Bass, Berry & Sims attorney Andrea Orr provided insight in two separate outlets, the Nashville Post and Bloomberg BNA, related to the CEO pay ratio disclosure rule that public companies are subject to for the first time this year. Mandated by the Dodd-Frank Act and Securities and Exchange Commission (SEC), the rule requires public companies to disclose the annual total compensation between a company’s CEO and its median average employee in their proxy statements. Disclosures are beginning to be made public, and according to a Mercer survey, companies are likely to take a less-is-more approach with their reporting.
“We don’t expect companies to go into extensive explanations,” noted Andrea, who is advising companies to take more of a minimalistic approach. “However, more well-known companies with large workforces and atypical pay ratios may want to provide additional context,” Andrea continued in the Bloomberg BNA article.

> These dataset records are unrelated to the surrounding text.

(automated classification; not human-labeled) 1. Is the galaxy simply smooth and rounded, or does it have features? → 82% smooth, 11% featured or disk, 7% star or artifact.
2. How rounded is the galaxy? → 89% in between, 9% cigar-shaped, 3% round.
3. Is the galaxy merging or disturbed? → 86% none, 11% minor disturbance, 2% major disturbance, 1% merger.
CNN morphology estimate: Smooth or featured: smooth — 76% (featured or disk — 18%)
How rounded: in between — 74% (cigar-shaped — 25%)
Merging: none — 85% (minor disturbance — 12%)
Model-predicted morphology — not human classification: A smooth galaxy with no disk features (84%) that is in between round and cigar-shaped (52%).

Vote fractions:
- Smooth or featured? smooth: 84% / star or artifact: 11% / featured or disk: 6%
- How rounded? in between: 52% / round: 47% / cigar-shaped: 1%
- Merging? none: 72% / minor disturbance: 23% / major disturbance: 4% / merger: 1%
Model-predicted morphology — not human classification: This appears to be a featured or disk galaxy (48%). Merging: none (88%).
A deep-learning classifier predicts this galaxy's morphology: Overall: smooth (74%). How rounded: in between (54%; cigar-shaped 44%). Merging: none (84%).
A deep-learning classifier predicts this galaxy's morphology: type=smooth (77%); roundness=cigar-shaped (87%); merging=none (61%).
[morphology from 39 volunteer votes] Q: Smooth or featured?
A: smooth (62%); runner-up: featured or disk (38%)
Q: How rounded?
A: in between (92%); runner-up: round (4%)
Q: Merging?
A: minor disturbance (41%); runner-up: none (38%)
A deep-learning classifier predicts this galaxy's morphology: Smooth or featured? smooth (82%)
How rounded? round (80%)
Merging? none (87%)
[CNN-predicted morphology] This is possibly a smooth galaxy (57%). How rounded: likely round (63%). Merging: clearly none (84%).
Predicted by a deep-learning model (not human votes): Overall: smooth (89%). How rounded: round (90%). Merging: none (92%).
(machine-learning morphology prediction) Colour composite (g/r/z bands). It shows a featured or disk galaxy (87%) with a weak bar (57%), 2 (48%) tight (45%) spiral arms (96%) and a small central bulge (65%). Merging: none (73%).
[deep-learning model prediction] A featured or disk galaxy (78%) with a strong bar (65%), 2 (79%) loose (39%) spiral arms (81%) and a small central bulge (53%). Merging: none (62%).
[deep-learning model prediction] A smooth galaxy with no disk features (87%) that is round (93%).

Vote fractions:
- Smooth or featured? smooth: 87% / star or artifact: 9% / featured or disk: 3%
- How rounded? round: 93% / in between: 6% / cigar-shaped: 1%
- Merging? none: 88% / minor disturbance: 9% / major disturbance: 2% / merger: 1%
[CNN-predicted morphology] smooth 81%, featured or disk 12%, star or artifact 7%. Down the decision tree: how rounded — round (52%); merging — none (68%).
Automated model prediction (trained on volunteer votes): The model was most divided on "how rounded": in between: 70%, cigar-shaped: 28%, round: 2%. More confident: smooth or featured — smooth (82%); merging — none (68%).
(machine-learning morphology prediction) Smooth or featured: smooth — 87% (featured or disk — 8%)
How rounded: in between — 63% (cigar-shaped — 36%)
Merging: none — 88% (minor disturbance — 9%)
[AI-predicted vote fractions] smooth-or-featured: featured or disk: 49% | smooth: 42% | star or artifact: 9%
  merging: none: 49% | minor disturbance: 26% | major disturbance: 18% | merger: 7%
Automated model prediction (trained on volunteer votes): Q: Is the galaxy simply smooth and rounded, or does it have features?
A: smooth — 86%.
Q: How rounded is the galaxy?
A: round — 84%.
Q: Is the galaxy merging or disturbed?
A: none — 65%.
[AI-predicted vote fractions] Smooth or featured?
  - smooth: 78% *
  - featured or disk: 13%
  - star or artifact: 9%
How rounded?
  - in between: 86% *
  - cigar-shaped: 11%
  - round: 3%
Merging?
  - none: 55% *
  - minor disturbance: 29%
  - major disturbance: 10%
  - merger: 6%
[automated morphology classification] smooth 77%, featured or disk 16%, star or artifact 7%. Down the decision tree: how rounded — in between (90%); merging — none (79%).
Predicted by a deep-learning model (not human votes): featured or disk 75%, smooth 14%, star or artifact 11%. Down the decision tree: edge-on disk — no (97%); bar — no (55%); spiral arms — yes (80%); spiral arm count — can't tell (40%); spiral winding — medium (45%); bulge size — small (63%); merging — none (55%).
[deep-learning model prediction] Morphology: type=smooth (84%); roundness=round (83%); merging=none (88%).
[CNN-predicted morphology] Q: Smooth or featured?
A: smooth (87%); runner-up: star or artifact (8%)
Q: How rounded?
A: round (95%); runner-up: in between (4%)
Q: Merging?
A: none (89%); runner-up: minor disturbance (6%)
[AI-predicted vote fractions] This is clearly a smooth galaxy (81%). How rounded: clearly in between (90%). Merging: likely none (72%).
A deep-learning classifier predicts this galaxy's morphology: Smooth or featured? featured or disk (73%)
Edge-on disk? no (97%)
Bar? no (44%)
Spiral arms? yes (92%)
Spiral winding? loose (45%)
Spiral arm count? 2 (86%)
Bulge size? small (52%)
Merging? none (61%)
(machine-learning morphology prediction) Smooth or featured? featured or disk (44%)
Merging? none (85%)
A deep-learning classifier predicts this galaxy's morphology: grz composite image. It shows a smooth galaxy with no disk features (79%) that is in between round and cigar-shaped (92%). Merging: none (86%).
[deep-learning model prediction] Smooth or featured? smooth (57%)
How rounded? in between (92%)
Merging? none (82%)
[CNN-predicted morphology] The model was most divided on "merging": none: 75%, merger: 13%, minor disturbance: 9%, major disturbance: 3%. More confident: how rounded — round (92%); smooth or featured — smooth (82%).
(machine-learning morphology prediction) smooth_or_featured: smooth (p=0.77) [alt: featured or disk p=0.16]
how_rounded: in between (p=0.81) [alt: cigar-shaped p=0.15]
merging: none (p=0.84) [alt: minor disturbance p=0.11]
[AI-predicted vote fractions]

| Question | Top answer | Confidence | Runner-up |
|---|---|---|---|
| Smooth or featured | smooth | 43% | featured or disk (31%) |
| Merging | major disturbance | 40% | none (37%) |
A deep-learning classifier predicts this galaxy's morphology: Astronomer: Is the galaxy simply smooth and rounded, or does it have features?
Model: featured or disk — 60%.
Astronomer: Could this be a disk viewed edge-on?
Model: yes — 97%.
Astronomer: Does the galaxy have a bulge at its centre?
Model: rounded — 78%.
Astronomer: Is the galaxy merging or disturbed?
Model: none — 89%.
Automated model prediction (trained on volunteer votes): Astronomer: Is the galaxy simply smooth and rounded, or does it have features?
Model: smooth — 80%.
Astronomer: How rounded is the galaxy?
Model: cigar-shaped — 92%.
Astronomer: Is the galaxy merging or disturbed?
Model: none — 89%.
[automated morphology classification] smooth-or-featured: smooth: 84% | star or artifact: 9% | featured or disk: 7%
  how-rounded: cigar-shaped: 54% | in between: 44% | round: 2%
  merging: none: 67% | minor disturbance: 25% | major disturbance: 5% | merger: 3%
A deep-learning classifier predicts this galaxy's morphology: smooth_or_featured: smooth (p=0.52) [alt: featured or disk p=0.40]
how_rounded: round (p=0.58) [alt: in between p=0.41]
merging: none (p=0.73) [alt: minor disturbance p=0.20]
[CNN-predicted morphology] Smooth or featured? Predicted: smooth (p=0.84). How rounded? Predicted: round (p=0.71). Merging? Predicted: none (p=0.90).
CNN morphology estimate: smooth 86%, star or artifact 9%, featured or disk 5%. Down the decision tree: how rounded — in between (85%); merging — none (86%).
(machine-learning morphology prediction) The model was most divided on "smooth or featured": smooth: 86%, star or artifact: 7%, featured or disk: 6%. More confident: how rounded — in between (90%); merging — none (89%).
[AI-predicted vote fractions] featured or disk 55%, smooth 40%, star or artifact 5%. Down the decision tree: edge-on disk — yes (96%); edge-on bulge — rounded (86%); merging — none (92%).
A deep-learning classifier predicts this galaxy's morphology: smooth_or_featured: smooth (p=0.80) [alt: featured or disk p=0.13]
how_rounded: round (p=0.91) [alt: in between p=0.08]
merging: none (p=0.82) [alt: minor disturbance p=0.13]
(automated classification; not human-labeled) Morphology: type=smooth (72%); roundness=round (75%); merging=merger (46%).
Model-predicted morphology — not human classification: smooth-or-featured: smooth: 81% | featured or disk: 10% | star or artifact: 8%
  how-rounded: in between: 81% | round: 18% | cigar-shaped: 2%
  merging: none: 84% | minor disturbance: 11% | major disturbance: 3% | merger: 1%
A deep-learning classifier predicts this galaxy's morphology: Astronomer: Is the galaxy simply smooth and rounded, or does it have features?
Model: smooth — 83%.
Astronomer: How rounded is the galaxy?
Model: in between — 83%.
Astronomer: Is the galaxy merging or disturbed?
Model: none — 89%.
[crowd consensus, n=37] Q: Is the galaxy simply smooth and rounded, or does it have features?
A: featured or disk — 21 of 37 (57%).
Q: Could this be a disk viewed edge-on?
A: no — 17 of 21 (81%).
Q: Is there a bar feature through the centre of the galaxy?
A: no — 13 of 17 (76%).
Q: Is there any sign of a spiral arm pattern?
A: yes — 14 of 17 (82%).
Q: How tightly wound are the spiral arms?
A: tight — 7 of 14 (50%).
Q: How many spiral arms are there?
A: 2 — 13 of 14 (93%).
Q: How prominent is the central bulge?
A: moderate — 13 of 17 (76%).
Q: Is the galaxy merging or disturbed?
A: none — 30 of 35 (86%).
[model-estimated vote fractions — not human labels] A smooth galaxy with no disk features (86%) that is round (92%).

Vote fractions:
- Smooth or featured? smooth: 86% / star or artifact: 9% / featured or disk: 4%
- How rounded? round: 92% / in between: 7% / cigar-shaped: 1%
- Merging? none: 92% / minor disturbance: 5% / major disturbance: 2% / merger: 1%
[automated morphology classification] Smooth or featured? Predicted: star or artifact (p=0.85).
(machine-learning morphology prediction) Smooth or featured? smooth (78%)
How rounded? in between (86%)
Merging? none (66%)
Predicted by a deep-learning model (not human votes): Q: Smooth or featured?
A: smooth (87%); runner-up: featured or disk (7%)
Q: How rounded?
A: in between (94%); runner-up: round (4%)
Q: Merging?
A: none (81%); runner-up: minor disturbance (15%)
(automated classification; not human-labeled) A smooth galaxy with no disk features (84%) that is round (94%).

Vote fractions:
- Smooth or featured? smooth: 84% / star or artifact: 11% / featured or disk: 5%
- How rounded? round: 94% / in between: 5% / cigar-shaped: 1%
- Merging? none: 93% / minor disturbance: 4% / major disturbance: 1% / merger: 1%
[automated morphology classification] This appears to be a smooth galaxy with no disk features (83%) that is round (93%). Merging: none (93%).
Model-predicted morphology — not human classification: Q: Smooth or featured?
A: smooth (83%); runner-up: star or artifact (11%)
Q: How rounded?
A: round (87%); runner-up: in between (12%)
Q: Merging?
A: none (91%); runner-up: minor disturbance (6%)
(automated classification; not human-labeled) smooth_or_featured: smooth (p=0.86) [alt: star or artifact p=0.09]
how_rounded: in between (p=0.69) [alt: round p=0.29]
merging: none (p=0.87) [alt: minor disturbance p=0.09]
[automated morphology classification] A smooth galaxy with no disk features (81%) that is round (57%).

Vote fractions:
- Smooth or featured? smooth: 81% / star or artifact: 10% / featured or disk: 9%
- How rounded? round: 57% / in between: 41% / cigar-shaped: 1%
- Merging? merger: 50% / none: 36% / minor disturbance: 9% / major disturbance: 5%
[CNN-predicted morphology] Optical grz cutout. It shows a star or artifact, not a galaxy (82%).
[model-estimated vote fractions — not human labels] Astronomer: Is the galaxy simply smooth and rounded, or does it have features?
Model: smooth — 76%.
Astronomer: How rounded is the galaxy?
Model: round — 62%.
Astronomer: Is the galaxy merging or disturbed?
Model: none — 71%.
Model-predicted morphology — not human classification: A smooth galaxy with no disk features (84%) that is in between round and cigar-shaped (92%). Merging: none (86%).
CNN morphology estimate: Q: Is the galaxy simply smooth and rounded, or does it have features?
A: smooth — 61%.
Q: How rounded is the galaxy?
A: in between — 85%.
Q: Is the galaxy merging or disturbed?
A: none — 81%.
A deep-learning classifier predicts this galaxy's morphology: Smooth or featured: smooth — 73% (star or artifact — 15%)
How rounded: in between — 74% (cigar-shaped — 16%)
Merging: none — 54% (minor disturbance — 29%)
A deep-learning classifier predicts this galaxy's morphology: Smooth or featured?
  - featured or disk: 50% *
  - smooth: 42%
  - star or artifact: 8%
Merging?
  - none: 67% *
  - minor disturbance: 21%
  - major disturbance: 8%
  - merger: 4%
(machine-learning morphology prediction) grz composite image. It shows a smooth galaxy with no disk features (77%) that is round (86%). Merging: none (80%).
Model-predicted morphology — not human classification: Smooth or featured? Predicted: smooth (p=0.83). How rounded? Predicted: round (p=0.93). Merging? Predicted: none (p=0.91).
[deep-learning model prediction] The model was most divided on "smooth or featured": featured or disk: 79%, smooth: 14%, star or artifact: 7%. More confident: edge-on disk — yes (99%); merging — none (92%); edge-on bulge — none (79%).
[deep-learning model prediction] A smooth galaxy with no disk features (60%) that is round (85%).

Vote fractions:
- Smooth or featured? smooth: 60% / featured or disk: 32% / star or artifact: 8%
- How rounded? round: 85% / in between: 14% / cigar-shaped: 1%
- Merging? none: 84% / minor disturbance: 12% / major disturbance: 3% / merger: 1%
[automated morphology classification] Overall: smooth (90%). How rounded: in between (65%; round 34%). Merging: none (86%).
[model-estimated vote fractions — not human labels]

Companies should consider how to communicate internally with their employees about the disclosed ratios, however there shouldn’t be any shock from leadership about what the ratios might look like. “Nobody should really be surprised about what pay ratios are going to look like, but the information is being seen by employees for the first time,” explained Andrea in Bloomberg BNA. Companies may want to prepare “talking points as to why they believe their pay strategies are fair.”
In the Nashville Post article, Andrea discusses some potential reactions to the newly available information. Andrea speculates that “labor unions and institutional investors will be keen to use them to push for pay or governance changes … Companies will be interested in their peers’ numbers and we could see some changes in a year or two.”
The Bloomberg BNA article, “Less is More for Companies Reporting CEO-to-Worker Pay Gap,” was published on March 2, 2018.
The Nashville Post article, “The Rules – Pay Ratio Disclosures,” was published in the special Leaders issue released in Spring 2018.